[Source data]
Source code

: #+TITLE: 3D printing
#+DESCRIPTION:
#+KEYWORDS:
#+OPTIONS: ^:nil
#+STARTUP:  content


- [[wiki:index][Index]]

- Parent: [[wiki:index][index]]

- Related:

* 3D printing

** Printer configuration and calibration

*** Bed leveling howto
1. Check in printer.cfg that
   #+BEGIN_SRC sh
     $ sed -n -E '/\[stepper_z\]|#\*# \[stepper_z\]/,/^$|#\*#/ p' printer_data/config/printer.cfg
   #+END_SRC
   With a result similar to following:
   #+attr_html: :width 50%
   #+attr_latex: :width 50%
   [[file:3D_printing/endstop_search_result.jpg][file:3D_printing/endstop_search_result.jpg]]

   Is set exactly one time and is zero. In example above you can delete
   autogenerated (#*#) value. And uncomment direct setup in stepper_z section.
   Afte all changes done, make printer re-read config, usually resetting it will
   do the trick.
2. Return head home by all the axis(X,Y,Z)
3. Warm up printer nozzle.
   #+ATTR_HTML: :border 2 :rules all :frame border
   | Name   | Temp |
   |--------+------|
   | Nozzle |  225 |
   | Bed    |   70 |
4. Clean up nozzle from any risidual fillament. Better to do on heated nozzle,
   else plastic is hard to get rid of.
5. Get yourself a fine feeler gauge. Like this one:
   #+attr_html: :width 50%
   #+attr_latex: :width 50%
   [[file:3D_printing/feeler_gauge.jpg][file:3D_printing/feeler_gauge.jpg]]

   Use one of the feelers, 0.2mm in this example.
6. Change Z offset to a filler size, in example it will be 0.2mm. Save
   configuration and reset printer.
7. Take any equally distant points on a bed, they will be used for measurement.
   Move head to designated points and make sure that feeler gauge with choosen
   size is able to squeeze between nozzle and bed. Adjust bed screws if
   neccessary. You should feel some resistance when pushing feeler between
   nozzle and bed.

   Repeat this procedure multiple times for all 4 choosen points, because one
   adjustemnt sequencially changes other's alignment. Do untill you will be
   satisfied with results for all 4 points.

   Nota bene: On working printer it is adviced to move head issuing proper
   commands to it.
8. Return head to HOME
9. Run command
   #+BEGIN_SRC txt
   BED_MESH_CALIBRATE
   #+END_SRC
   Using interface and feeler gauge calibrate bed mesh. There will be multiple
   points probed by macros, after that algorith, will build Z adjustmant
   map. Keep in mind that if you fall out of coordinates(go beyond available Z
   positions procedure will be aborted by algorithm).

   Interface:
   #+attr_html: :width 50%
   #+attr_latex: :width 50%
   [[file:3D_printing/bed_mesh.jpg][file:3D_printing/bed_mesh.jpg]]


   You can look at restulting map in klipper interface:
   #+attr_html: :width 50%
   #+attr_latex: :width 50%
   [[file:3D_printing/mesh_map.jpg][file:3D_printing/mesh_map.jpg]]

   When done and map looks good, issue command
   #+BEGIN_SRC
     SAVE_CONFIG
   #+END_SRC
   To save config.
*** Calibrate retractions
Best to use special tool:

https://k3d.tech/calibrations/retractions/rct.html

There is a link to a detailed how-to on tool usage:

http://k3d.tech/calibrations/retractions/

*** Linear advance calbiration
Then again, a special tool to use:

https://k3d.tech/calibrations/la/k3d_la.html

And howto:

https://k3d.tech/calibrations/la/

> _ABOUT THIS TASK_
Write the entries above out again, unchanged and complete.

> _OUTPUT BELOW_
Source code

: #+TITLE: 3D printing
#+DESCRIPTION:
#+KEYWORDS:
#+OPTIONS: ^:nil
#+STARTUP:  content


- [[wiki:index][Index]]

- Parent: [[wiki:index][index]]

- Related:

* 3D printing

** Printer configuration and calibration

*** Bed leveling howto
1. Check in printer.cfg that
   #+BEGIN_SRC sh
     $ sed -n -E '/\[stepper_z\]|#\*# \[stepper_z\]/,/^$|#\*#/ p' printer_data/config/printer.cfg
   #+END_SRC
   With a result similar to following:
   #+attr_html: :width 50%
   #+attr_latex: :width 50%
   [[file:3D_printing/endstop_search_result.jpg][file:3D_printing/endstop_search_result.jpg]]

   Is set exactly one time and is zero. In example above you can delete
   autogenerated (#*#) value. And uncomment direct setup in stepper_z section.
   Afte all changes done, make printer re-read config, usually resetting it will
   do the trick.
2. Return head home by all the axis(X,Y,Z)
3. Warm up printer nozzle.
   #+ATTR_HTML: :border 2 :rules all :frame border
   | Name   | Temp |
   |--------+------|
   | Nozzle |  225 |
   | Bed    |   70 |
4. Clean up nozzle from any risidual fillament. Better to do on heated nozzle,
   else plastic is hard to get rid of.
5. Get yourself a fine feeler gauge. Like this one:
   #+attr_html: :width 50%
   #+attr_latex: :width 50%
   [[file:3D_printing/feeler_gauge.jpg][file:3D_printing/feeler_gauge.jpg]]

   Use one of the feelers, 0.2mm in this example.
6. Change Z offset to a filler size, in example it will be 0.2mm. Save
   configuration and reset printer.
7. Take any equally distant points on a bed, they will be used for measurement.
   Move head to designated points and make sure that feeler gauge with choosen
   size is able to squeeze between nozzle and bed. Adjust bed screws if
   neccessary. You should feel some resistance when pushing feeler between
   nozzle and bed.

   Repeat this procedure multiple times for all 4 choosen points, because one
   adjustemnt sequencially changes other's alignment. Do untill you will be
   satisfied with results for all 4 points.

   Nota bene: On working printer it is adviced to move head issuing proper
   commands to it.
8. Return head to HOME
9. Run command
   #+BEGIN_SRC txt
   BED_MESH_CALIBRATE
   #+END_SRC
   Using interface and feeler gauge calibrate bed mesh. There will be multiple
   points probed by macros, after that algorith, will build Z adjustmant
   map. Keep in mind that if you fall out of coordinates(go beyond available Z
   positions procedure will be aborted by algorithm).

   Interface:
   #+attr_html: :width 50%
   #+attr_latex: :width 50%
   [[file:3D_printing/bed_mesh.jpg][file:3D_printing/bed_mesh.jpg]]


   You can look at restulting map in klipper interface:
   #+attr_html: :width 50%
   #+attr_latex: :width 50%
   [[file:3D_printing/mesh_map.jpg][file:3D_printing/mesh_map.jpg]]

   When done and map looks good, issue command
   #+BEGIN_SRC
     SAVE_CONFIG
   #+END_SRC
   To save config.
*** Calibrate retractions
Best to use special tool:

https://k3d.tech/calibrations/retractions/rct.html

There is a link to a detailed how-to on tool usage:

http://k3d.tech/calibrations/retractions/

*** Linear advance calbiration
Then again, a special tool to use:

https://k3d.tech/calibrations/la/k3d_la.html

And howto:

https://k3d.tech/calibrations/la/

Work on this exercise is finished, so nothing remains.